Assigned task: Which lines in the entries below contain the string "altroconsumo"? Show each of those lines in full.
Segment Open
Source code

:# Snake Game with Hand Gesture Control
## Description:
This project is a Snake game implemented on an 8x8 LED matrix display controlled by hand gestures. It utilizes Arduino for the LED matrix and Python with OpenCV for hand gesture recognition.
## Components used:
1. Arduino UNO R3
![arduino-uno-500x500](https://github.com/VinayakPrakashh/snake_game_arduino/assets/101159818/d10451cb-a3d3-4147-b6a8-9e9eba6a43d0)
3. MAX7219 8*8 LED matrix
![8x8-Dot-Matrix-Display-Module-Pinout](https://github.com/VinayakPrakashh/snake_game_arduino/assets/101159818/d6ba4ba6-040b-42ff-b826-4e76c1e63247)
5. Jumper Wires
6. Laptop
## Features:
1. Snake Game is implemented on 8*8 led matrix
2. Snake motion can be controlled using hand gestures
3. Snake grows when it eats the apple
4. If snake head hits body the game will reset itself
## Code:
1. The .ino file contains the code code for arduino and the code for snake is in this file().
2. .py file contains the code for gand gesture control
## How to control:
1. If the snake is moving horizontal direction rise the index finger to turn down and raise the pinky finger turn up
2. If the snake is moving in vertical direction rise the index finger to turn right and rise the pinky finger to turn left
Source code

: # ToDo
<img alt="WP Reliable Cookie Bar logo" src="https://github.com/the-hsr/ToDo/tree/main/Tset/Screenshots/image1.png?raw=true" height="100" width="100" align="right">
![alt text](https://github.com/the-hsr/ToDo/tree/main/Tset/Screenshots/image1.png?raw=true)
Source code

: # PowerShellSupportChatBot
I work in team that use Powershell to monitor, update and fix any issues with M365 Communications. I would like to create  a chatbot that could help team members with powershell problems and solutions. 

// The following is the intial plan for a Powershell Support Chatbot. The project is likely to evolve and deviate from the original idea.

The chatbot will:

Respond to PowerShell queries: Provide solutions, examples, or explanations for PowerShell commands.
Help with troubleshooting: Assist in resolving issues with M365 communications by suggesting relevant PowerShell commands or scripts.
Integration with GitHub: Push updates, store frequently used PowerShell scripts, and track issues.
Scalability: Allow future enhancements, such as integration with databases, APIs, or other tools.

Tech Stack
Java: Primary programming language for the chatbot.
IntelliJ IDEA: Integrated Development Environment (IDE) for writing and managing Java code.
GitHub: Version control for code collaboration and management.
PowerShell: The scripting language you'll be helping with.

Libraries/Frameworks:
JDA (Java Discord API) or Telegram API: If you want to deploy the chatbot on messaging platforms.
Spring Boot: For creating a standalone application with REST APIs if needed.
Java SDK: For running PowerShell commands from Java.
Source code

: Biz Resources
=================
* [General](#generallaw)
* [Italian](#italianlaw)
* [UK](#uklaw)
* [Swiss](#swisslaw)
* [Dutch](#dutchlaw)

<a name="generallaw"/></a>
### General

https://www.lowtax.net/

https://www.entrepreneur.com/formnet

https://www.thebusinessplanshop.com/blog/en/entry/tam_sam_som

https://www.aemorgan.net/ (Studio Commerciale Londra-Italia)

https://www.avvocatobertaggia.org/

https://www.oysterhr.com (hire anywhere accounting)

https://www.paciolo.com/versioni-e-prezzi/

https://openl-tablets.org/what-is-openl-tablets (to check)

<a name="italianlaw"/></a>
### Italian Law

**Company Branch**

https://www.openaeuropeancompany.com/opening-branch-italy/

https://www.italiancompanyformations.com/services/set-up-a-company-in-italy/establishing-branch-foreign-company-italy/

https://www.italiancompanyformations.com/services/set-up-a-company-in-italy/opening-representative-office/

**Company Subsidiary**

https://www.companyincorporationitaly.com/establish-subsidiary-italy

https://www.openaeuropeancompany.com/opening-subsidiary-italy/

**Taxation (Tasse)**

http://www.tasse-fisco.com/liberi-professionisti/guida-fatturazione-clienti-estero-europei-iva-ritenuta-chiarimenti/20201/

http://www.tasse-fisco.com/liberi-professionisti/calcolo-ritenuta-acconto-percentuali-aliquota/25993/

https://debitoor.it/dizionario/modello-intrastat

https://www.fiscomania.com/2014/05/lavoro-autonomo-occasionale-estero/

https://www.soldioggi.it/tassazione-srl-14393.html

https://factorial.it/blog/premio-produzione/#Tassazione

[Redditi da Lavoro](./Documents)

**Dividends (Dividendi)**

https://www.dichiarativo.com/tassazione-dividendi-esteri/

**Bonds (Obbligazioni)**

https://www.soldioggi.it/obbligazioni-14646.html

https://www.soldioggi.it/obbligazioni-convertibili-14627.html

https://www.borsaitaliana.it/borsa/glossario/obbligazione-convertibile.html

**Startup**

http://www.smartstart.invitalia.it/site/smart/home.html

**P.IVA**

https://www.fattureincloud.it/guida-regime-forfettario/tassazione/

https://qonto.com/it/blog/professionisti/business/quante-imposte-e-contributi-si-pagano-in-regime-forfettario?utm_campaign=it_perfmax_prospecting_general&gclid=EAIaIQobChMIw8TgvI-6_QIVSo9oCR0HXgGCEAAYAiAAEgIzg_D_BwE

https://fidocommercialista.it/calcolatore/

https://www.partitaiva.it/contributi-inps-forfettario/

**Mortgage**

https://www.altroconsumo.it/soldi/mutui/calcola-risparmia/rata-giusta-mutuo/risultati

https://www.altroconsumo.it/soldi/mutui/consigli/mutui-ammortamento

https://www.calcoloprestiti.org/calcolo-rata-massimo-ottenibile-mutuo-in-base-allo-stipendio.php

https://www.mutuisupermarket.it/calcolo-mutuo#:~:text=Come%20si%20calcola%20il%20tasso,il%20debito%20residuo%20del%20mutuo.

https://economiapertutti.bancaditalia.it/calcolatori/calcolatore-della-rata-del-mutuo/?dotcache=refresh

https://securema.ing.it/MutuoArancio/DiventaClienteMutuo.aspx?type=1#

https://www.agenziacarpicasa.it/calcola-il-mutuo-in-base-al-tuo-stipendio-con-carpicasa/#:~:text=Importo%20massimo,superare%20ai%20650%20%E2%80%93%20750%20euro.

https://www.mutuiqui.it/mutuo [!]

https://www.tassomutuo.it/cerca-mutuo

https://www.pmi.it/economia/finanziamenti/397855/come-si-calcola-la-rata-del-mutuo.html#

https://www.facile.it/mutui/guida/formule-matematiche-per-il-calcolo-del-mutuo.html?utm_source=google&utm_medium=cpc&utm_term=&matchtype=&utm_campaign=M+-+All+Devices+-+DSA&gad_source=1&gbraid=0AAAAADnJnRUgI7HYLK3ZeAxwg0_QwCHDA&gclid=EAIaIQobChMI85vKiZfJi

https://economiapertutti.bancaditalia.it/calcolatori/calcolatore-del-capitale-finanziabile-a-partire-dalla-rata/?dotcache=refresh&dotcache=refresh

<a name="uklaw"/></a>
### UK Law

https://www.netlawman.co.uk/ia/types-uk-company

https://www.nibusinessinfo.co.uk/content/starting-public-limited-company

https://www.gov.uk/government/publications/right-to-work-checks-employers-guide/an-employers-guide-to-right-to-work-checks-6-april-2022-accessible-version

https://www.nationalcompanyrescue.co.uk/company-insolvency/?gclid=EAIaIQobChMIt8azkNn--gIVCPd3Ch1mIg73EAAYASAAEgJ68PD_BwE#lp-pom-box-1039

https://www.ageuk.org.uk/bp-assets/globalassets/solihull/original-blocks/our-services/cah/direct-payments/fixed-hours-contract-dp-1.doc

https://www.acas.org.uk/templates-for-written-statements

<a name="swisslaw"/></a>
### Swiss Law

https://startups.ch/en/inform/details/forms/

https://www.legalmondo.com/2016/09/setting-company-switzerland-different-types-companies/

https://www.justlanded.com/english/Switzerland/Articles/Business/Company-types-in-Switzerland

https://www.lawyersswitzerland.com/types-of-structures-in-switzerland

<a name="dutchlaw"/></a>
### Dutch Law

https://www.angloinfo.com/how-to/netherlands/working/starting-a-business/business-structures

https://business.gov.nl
Segment Closed
Exercise answer:
https://www.altroconsumo.it/soldi/mutui/calcola-risparmia/rata-giusta-mutuo/risultati
https://www.altroconsumo.it/soldi/mutui/consigli/mutui-ammortamento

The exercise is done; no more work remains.